Nach dem WM-Titel ist Deutschland euphorisiert, doch für ihren Klimaschutz hat die deutsche Bundesregierung noch keinen Titel verdient. Der Petersberger Klimadialog in Berlin soll die (Klima)wende endlich bringen.

Seit einigen Jahren lädt die Bundesregierung regelmäßig zum Petersberger Klimadialog ein, um die internationalen Verhandlungen zum weltweiten Klimaschutz voranzubringen.

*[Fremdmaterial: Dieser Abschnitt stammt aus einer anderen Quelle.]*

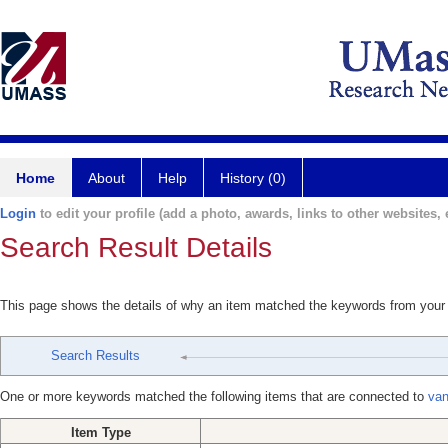
Home
About
Help
History (0)
Login
to edit your profile (add a photo, awards, links to other websites, e
Search Result Details
This page shows the details of why an item matched the keywords from your
Search Results
One or more keywords matched the following items that are connected to
van
Item Type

Mitte Juli kamen auch in diesem Jahr die Minister aus rund 35 Ländern in Berlin zusammen, um beim fünften Petersberger Klimadialog unter dem Motto "Addressing the urgency – stepping up our contributions" über das kommende Klimaschutzabkommen zu diskutieren. In Brasilien hat es mit dem Weltmeistertitel geklappt, doch in Berlin hat die Klimaschutz-Politik noch keinen Titel verdient. „Beim Klimaschutz ist Deutschland vom Weltmeistertitel meilenweit entfernt.  Statt sich wie die deutsche Elf mit Kreativität und Einsatz an die Spitze zu setzen, steht die Bundesregierung auf der Bremse.  Sie müsste die Energiewende engagiert vorantreiben, doch stattdessen deckelt sie die erneuerbaren Energien. Seit Jahren liegt  der europäische Emissionshandel am Boden und zuletzt wurde in Deutschland wieder mehr dreckige Kohle verbrannt. Gleichzeitig finanziert die Bundesregierung im Ausland Kohlekraftwerke und andere Klimakiller und kürzt die Hilfsgelder für die Unterstützung der armen Länder im Kampf gegen den Klimawandel“, so Klima-Experte Jan Kowalzig bei Oxfam.